Task to carry out
Nothing but the records, transcribed exactly, should appear in the answer; leave the pictures out.

Material for the task
^^^^^^^^
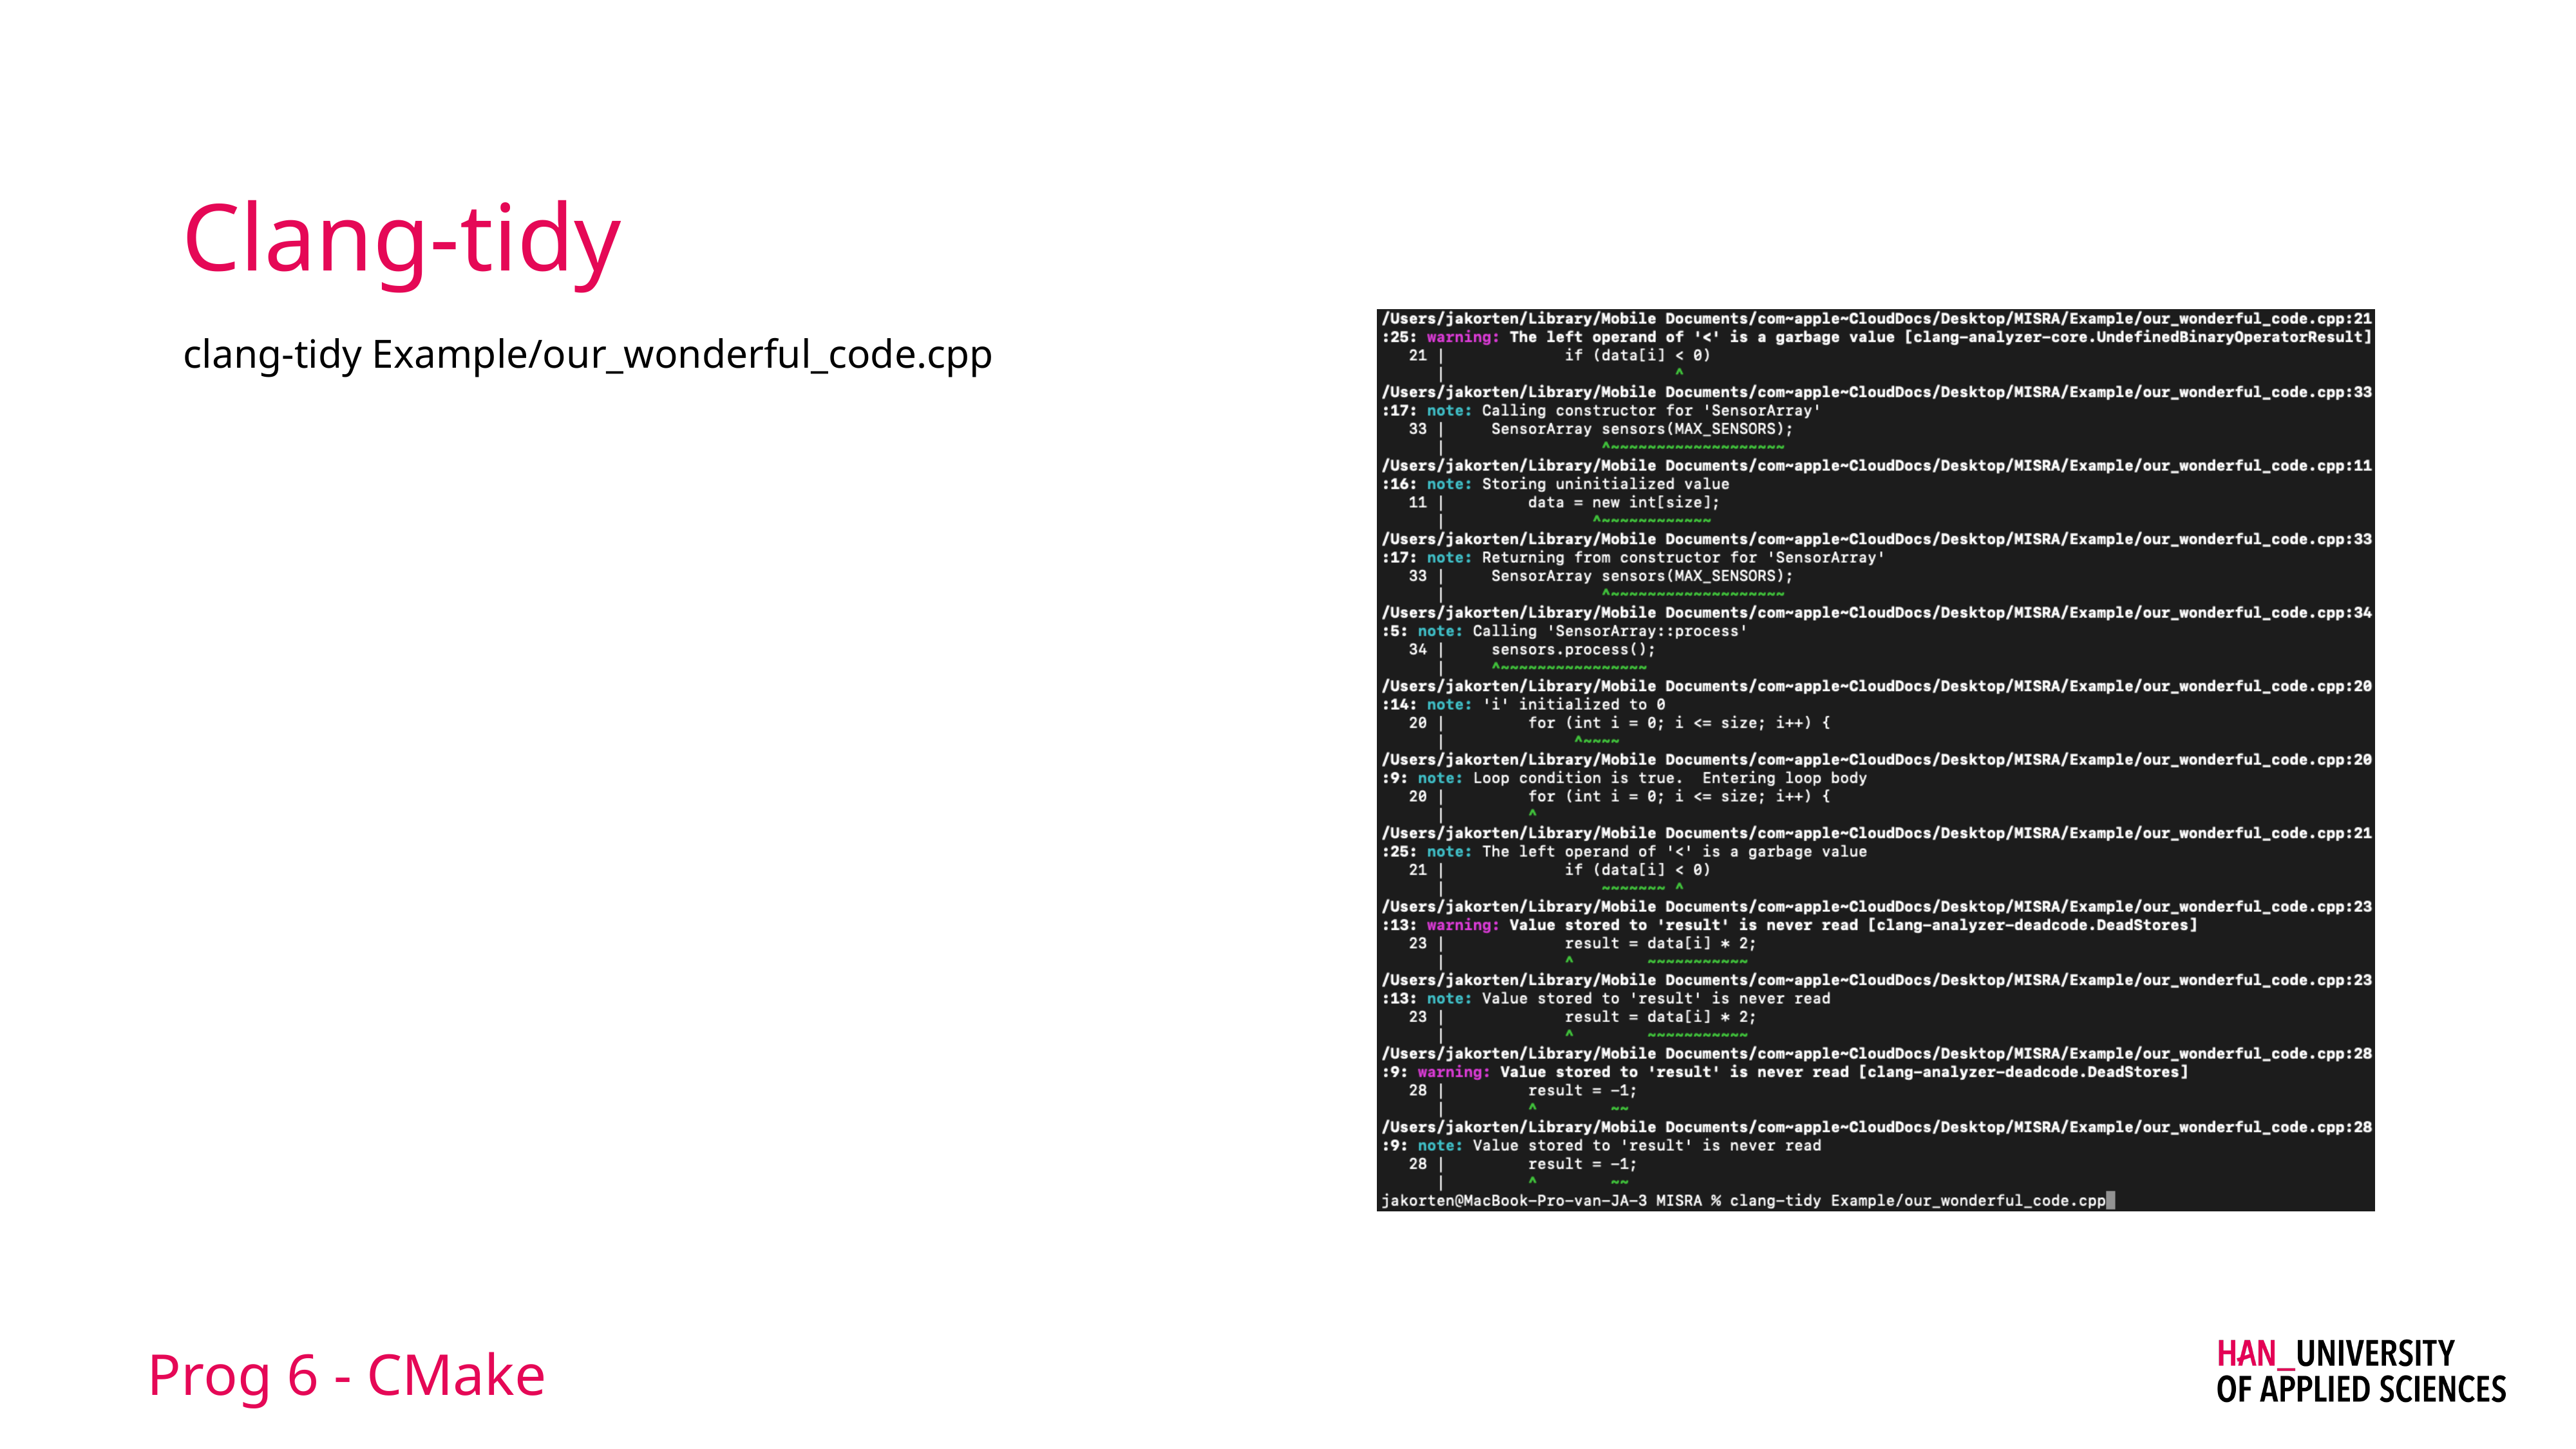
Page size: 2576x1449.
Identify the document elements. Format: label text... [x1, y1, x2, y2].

picture [2209, 1313, 2540, 1449]
list clang-tidy Example/our_wonderful_code.cpp [178, 324, 1187, 1307]
title Clang-tidy [176, 77, 2400, 296]
picture [1376, 309, 2375, 1212]
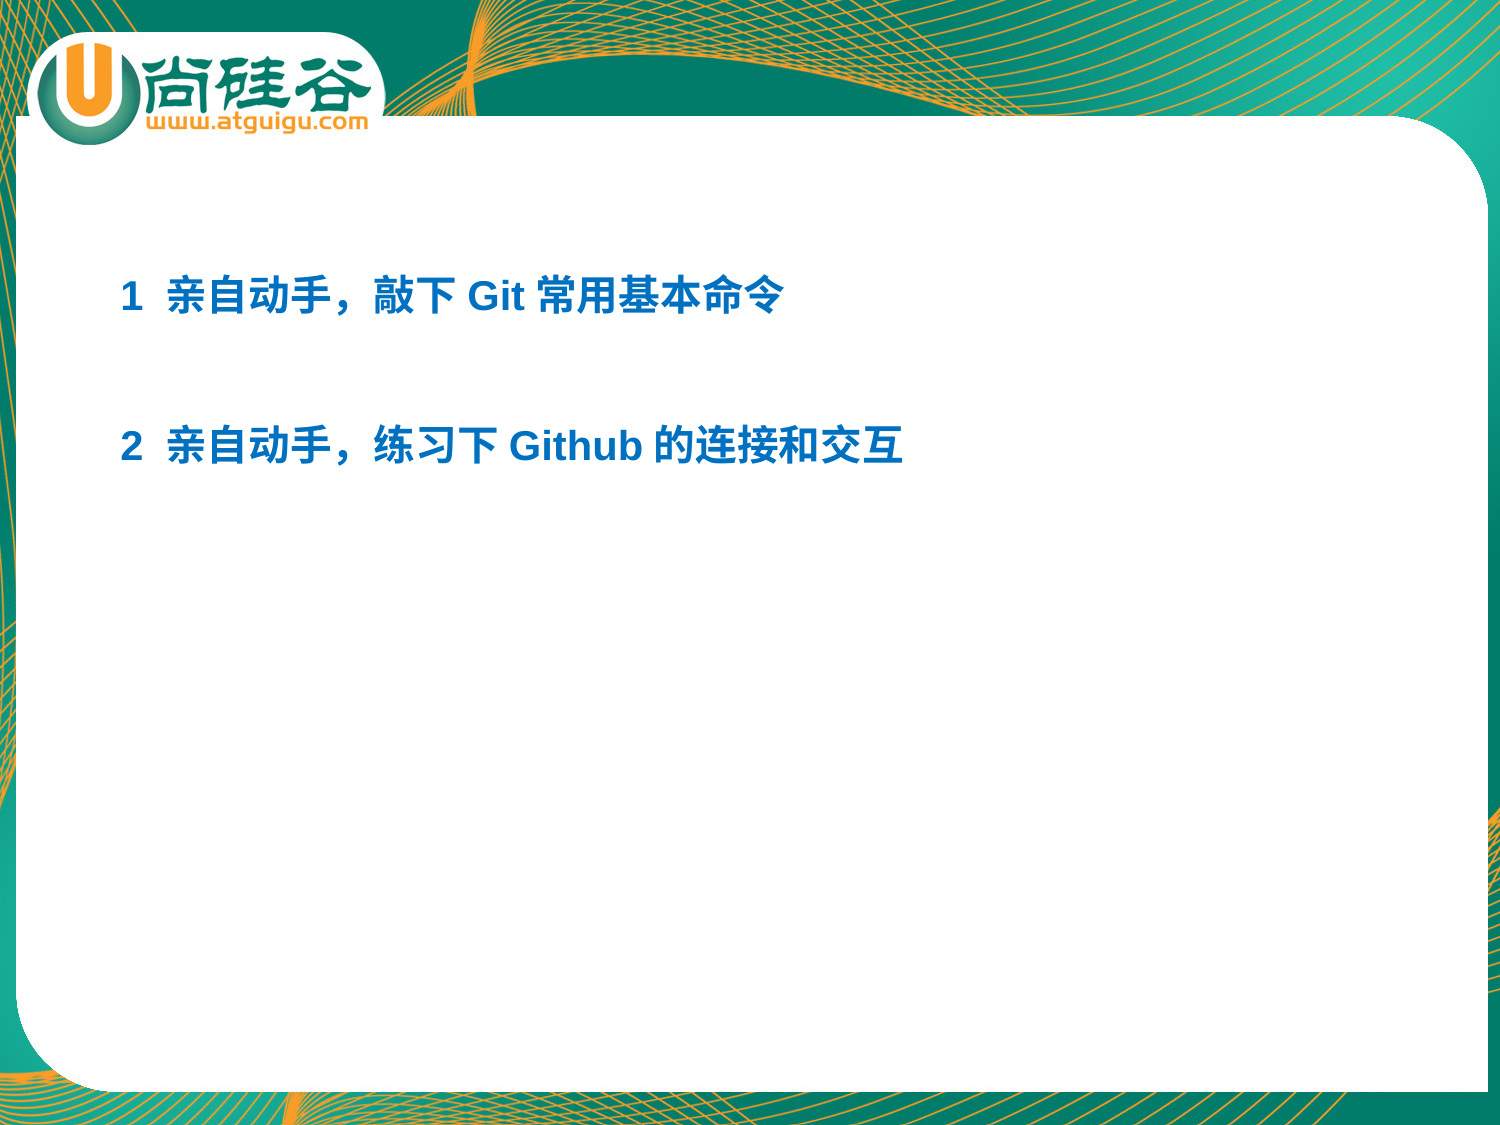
^^^^^^^^
Answer area
Page size: 2576x1449.
Identify the document elements. Format: label text... [x1, y1, x2, y2].

picture [2209, 1313, 2540, 1449]
list clang-tidy Example/our_wonderful_code.cpp [178, 324, 1187, 1307]
title Clang-tidy [176, 77, 2400, 296]
picture [1376, 309, 2375, 1212]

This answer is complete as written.